## REQUIREMENT
Reproduce the material from its first line through the line that contains "dist [-0.041469, 0.010008]", swapping "pose description" for "pose entry" and changing nothing else. Leave the pictures out.

## THE DATA
══════════

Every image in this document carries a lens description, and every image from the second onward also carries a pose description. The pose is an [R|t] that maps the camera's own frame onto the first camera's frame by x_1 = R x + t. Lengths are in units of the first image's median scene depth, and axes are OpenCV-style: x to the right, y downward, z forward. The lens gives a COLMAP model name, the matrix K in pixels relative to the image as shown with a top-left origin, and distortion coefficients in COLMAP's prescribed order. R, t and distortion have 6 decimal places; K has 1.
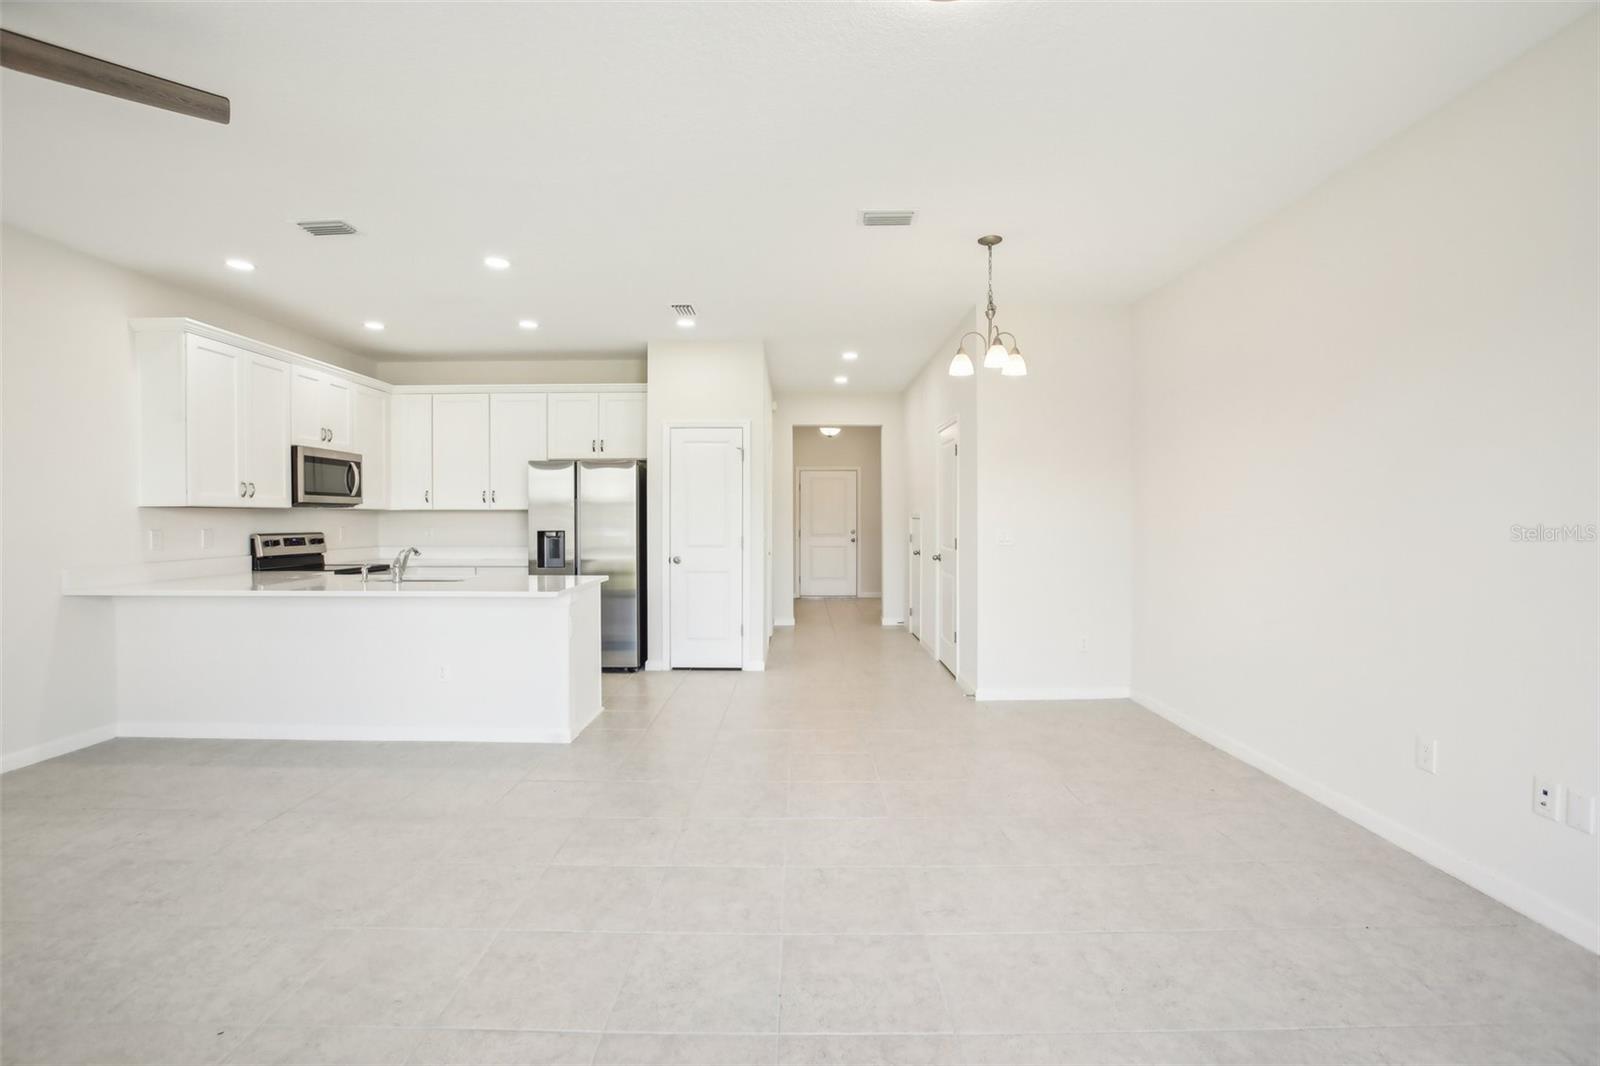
lens RADIAL K [[723.7, 0, 785.8], [0, 723.7, 524.5], [0, 0, 1]] dist [-0.052734, 0.018332]
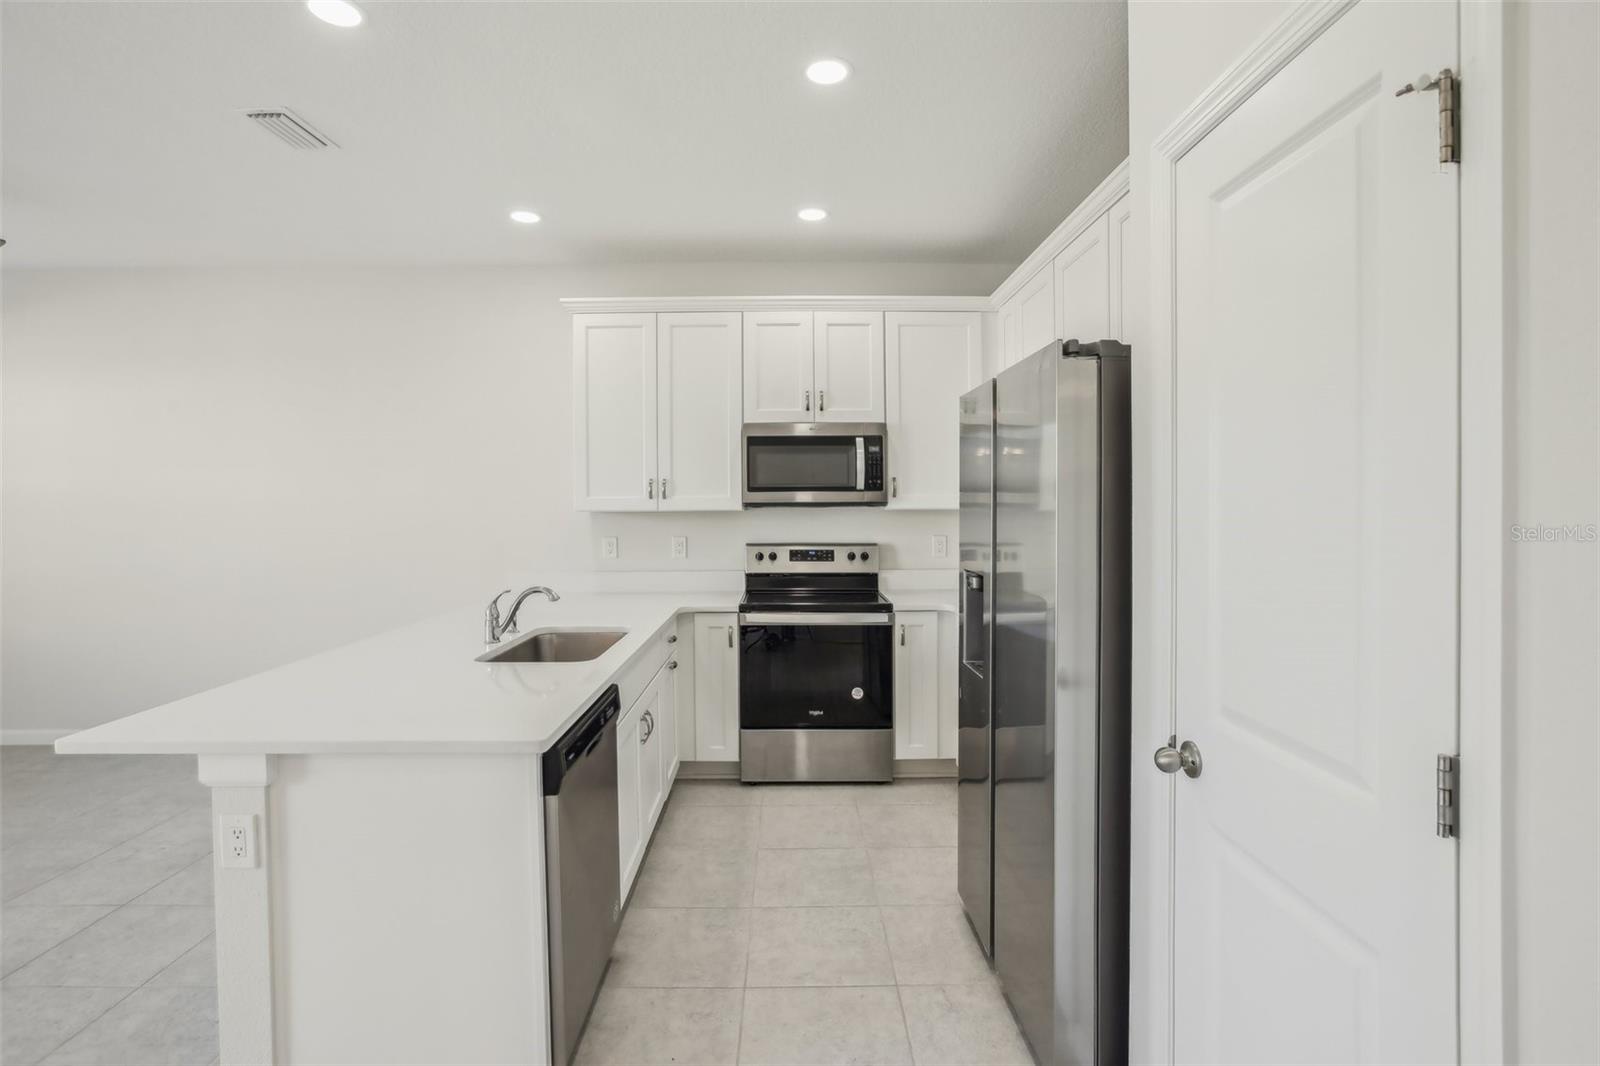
lens RADIAL K [[751.4, 0, 800.0], [0, 751.4, 533.0], [0, 0, 1]] dist [-0.065866, 0.027094]
pose [[0.019750, 0.039889, -0.999009, 0.070527], [-0.005512, 0.999193, 0.039788, -0.028533], [0.999790, 0.004720, 0.019954, 0.945120]]
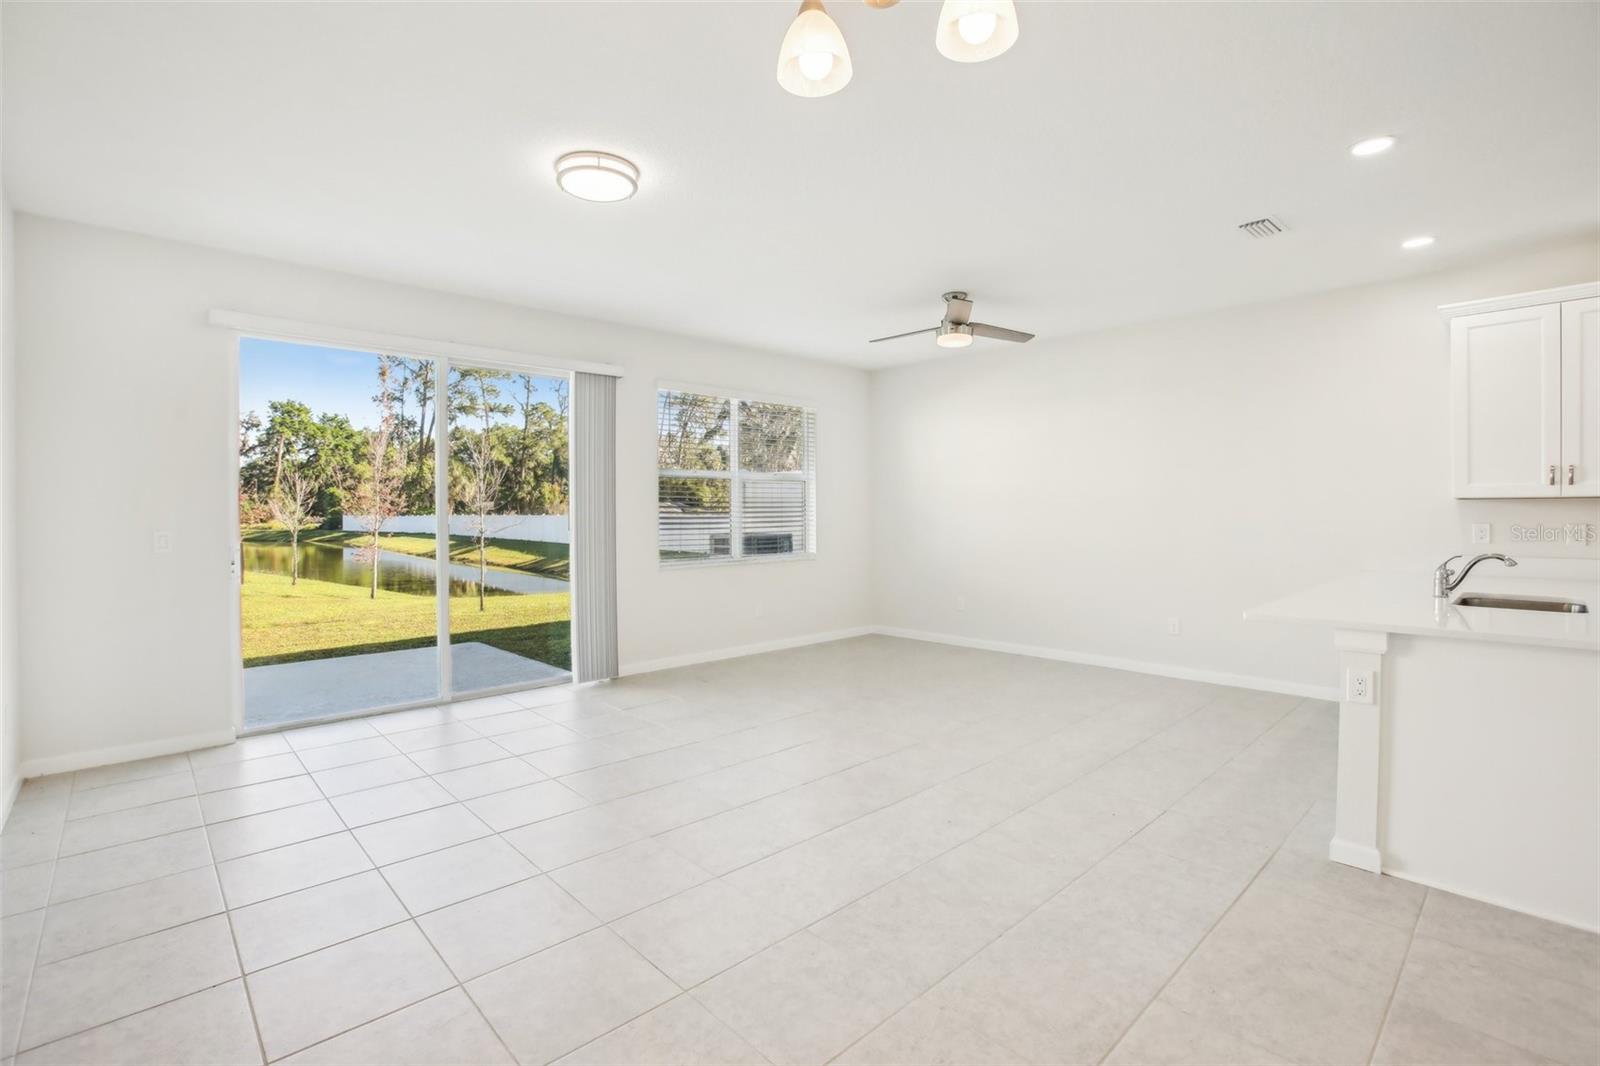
lens RADIAL K [[719.0, 0, 795.7], [0, 719.0, 526.9], [0, 0, 1]] dist [-0.041469, 0.010008]
pose [[-0.728921, 0.014843, -0.684437, 0.348679], [-0.002235, 0.999708, 0.024061, -0.005989], [0.684594, 0.019069, -0.728675, 0.809008]]
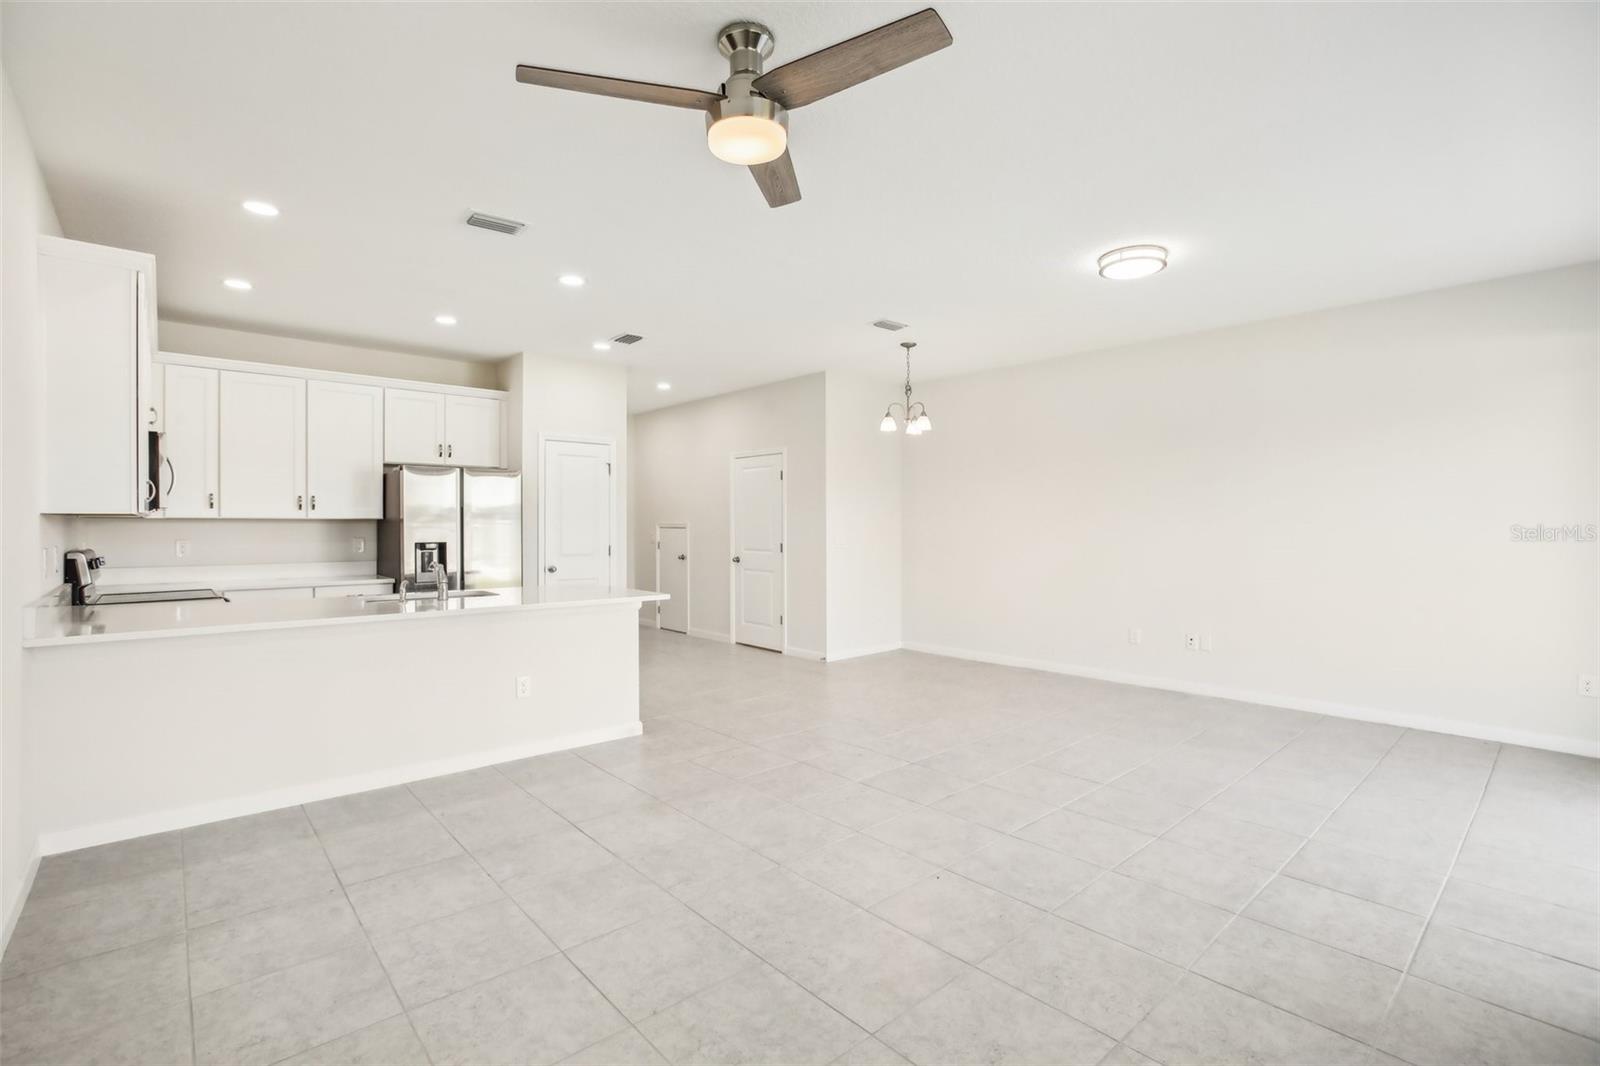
lens RADIAL K [[723.7, 0, 785.8], [0, 723.7, 524.5], [0, 0, 1]] dist [-0.052734, 0.018332]
pose [[0.754277, 0.000489, 0.656556, -0.608872], [0.006958, 0.999938, -0.008739, -0.003063], [-0.656520, 0.011160, 0.754226, 0.017121]]
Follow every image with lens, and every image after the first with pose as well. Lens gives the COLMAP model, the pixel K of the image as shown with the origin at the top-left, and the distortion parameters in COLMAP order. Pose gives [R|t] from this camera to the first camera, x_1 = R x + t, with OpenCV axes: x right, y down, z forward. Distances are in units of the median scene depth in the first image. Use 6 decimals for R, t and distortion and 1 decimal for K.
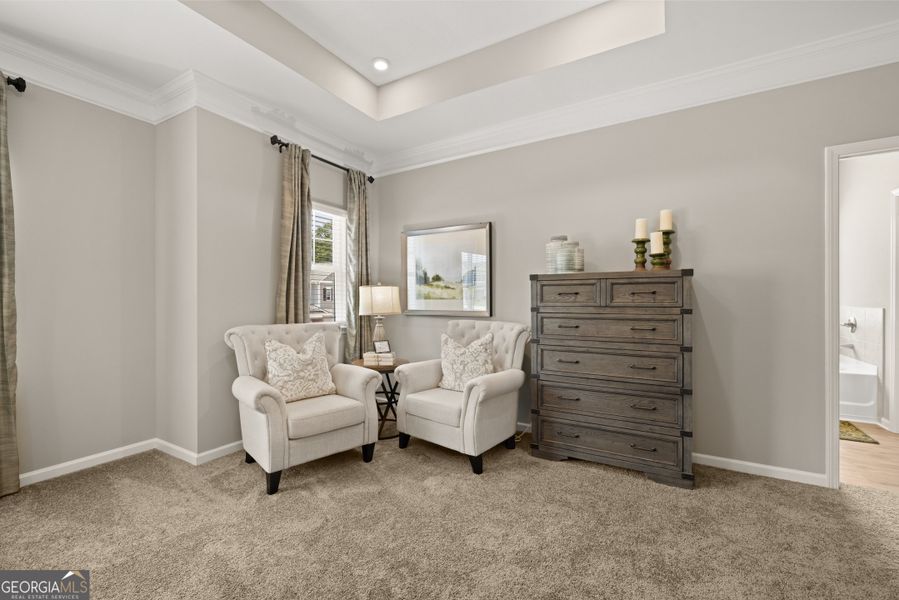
lens RADIAL K [[378.4, 0, 444.7], [0, 378.4, 298.4], [0, 0, 1]] dist [-0.000774, -0.000183]
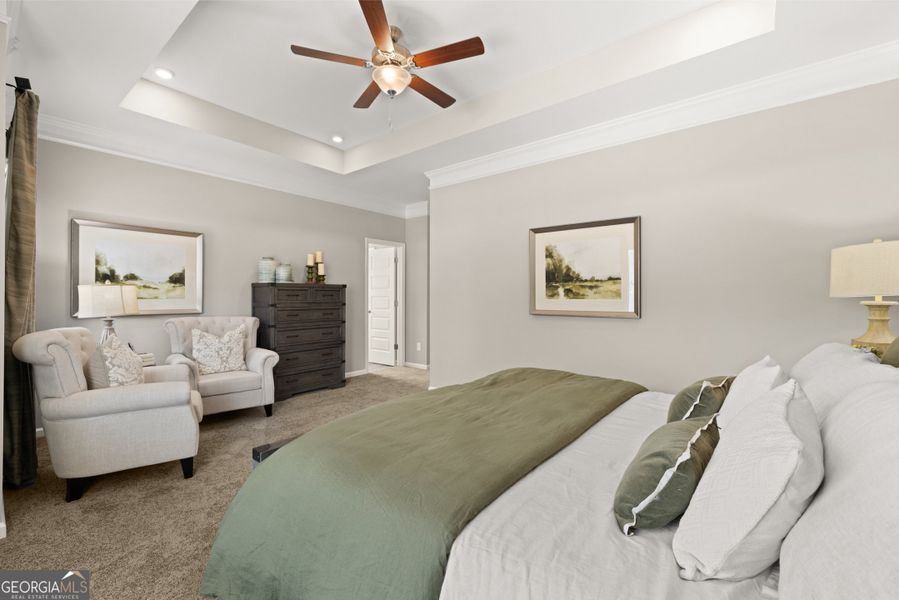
lens RADIAL K [[378.4, 0, 444.7], [0, 378.4, 298.4], [0, 0, 1]] dist [-0.000774, -0.000183]
pose [[0.159984, -0.000590, 0.987120, -1.088034], [-0.002156, 0.999997, 0.000947, -0.001841], [-0.987117, -0.002279, 0.159982, 0.071517]]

══════════

## WRITTEN SOLUTION
Every image in this document carries a lens description, and every image from the second onward also carries a pose entry. The pose is an [R|t] that maps the camera's own frame onto the first camera's frame by x_1 = R x + t. Lengths are in units of the first image's median scene depth, and axes are OpenCV-style: x to the right, y downward, z forward. The lens gives a COLMAP model name, the matrix K in pixels relative to the image as shown with a top-left origin, and distortion coefficients in COLMAP's prescribed order. R, t and distortion have 6 decimal places; K has 1.
lens RADIAL K [[723.7, 0, 785.8], [0, 723.7, 524.5], [0, 0, 1]] dist [-0.052734, 0.018332]
lens RADIAL K [[751.4, 0, 800.0], [0, 751.4, 533.0], [0, 0, 1]] dist [-0.065866, 0.027094]
pose [[0.019750, 0.039889, -0.999009, 0.070527], [-0.005512, 0.999193, 0.039788, -0.028533], [0.999790, 0.004720, 0.019954, 0.945120]]
lens RADIAL K [[719.0, 0, 795.7], [0, 719.0, 526.9], [0, 0, 1]] dist [-0.041469, 0.010008]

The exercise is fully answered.